--- DATASET CONTENT ---
____
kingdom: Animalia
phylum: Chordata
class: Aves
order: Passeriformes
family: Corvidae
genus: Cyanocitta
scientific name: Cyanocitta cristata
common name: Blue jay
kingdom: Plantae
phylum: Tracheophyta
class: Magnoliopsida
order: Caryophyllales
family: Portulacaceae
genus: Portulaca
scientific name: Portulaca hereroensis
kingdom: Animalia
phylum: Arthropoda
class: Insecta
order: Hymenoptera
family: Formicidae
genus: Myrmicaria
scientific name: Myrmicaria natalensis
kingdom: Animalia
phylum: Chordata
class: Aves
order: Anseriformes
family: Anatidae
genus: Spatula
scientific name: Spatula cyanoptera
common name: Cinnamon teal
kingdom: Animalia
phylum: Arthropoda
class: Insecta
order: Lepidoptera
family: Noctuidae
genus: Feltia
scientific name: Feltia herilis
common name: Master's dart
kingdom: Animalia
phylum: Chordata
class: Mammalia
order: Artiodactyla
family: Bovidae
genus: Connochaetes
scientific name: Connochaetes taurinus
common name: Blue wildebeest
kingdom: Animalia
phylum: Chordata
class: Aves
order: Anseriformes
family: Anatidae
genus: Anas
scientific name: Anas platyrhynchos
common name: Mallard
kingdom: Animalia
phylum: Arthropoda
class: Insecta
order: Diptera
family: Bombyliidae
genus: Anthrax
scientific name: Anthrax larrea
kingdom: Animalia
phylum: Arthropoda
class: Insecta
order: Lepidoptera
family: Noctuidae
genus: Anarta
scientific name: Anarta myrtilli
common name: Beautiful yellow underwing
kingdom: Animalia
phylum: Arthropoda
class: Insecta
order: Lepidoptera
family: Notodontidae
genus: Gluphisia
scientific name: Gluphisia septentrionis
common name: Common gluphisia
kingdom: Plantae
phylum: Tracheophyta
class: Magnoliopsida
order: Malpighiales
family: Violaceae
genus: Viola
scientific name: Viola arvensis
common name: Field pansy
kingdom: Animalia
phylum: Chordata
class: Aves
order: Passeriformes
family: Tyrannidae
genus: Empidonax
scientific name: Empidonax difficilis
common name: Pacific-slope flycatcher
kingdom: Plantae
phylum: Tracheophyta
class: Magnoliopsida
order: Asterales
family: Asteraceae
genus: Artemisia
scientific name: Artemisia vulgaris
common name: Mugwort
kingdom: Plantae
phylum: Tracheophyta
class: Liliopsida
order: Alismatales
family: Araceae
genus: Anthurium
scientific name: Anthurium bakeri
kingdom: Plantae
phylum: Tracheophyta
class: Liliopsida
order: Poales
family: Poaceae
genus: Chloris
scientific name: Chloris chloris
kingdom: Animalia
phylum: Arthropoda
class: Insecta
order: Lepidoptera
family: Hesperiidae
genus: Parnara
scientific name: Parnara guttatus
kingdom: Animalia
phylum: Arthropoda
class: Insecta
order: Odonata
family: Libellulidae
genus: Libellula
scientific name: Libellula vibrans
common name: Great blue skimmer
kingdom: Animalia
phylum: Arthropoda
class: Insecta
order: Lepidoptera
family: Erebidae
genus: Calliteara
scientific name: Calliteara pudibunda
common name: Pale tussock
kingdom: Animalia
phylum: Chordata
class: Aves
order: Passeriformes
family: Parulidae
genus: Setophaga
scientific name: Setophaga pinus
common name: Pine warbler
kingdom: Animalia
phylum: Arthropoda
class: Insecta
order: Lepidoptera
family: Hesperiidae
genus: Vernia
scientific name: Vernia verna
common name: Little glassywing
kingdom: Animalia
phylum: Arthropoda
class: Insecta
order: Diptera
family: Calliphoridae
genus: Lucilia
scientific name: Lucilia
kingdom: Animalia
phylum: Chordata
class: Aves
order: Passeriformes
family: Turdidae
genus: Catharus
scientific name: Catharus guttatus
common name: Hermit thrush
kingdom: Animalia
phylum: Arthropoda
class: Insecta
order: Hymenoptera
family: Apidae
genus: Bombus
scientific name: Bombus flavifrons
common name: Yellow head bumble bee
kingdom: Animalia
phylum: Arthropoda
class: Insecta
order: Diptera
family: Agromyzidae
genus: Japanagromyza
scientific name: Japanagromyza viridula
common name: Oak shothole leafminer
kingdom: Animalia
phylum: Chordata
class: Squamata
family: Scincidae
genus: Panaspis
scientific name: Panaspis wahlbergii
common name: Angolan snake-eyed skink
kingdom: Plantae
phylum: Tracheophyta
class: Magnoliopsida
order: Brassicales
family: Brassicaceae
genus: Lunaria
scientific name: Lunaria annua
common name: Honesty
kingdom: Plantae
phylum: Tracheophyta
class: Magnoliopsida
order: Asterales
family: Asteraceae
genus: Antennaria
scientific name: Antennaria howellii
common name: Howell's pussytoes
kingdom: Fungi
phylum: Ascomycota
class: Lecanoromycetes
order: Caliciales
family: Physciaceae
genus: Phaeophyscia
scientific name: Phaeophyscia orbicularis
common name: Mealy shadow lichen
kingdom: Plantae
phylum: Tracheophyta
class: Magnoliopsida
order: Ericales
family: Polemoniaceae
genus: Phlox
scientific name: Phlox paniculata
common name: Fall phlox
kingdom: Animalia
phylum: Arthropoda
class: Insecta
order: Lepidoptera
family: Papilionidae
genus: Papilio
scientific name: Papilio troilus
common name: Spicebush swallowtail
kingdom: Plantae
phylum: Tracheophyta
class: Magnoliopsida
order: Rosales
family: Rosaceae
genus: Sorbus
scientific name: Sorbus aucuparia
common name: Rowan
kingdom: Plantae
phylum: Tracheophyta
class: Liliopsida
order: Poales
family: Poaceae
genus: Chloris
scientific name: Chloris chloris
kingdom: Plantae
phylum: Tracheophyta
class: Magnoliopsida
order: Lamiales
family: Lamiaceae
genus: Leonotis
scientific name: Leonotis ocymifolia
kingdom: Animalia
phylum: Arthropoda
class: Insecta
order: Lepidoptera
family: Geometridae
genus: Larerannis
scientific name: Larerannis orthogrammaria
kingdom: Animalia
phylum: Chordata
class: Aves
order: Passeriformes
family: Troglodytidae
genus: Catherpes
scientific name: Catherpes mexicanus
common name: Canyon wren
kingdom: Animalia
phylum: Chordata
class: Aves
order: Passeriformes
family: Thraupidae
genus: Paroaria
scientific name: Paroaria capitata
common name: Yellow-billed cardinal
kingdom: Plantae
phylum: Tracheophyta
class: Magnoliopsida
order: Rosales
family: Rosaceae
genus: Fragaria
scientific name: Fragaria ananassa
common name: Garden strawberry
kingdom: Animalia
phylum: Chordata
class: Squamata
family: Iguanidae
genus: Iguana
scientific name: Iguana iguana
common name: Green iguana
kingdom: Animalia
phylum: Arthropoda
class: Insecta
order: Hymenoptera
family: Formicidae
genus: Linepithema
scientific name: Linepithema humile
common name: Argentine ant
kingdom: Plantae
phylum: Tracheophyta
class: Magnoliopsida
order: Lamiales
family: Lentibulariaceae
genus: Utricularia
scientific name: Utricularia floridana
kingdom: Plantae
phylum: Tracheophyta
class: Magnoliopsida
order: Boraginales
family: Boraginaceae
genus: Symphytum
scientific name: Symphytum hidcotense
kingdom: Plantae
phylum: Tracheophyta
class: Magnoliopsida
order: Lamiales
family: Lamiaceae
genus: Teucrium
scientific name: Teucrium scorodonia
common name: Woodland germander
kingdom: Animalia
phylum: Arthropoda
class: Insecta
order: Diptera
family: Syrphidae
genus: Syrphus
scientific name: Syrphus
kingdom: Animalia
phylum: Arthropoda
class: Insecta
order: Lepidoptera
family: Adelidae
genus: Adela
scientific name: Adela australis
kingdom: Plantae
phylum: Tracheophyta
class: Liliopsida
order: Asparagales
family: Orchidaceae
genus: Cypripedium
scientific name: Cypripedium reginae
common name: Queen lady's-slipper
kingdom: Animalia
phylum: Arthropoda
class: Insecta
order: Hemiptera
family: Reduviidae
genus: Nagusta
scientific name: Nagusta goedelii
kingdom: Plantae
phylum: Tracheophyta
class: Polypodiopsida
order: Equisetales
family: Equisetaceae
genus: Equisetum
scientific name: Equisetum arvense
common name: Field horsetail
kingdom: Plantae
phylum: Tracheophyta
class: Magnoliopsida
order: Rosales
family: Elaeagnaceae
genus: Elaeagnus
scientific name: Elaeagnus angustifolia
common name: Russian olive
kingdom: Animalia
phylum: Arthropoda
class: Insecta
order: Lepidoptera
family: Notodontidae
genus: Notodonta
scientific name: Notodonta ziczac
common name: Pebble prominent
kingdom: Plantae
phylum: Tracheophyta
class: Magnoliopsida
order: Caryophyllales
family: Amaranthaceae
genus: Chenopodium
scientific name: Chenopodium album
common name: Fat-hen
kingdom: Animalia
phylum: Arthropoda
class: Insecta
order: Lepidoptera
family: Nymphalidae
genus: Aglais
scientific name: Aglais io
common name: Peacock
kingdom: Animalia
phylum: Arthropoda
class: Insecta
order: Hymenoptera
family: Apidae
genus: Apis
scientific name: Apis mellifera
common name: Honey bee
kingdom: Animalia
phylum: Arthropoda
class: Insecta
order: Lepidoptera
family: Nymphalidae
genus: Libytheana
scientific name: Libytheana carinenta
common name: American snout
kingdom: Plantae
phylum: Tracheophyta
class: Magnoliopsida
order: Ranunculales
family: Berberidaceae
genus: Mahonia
____
--- TASK PROMPT ---
Rewrite the listing's lines starting with the line containing "family: Adelidae" and going through the line containing "genus: Libytheana", changing "common name" to "vernacular name" and leaving everything else as it is.

--- ANSWER FOR THIS EXERCISE ---
family: Adelidae
genus: Adela
scientific name: Adela australis
kingdom: Plantae
phylum: Tracheophyta
class: Liliopsida
order: Asparagales
family: Orchidaceae
genus: Cypripedium
scientific name: Cypripedium reginae
vernacular name: Queen lady's-slipper
kingdom: Animalia
phylum: Arthropoda
class: Insecta
order: Hemiptera
family: Reduviidae
genus: Nagusta
scientific name: Nagusta goedelii
kingdom: Plantae
phylum: Tracheophyta
class: Polypodiopsida
order: Equisetales
family: Equisetaceae
genus: Equisetum
scientific name: Equisetum arvense
vernacular name: Field horsetail
kingdom: Plantae
phylum: Tracheophyta
class: Magnoliopsida
order: Rosales
family: Elaeagnaceae
genus: Elaeagnus
scientific name: Elaeagnus angustifolia
vernacular name: Russian olive
kingdom: Animalia
phylum: Arthropoda
class: Insecta
order: Lepidoptera
family: Notodontidae
genus: Notodonta
scientific name: Notodonta ziczac
vernacular name: Pebble prominent
kingdom: Plantae
phylum: Tracheophyta
class: Magnoliopsida
order: Caryophyllales
family: Amaranthaceae
genus: Chenopodium
scientific name: Chenopodium album
vernacular name: Fat-hen
kingdom: Animalia
phylum: Arthropoda
class: Insecta
order: Lepidoptera
family: Nymphalidae
genus: Aglais
scientific name: Aglais io
vernacular name: Peacock
kingdom: Animalia
phylum: Arthropoda
class: Insecta
order: Hymenoptera
family: Apidae
genus: Apis
scientific name: Apis mellifera
vernacular name: Honey bee
kingdom: Animalia
phylum: Arthropoda
class: Insecta
order: Lepidoptera
family: Nymphalidae
genus: Libytheana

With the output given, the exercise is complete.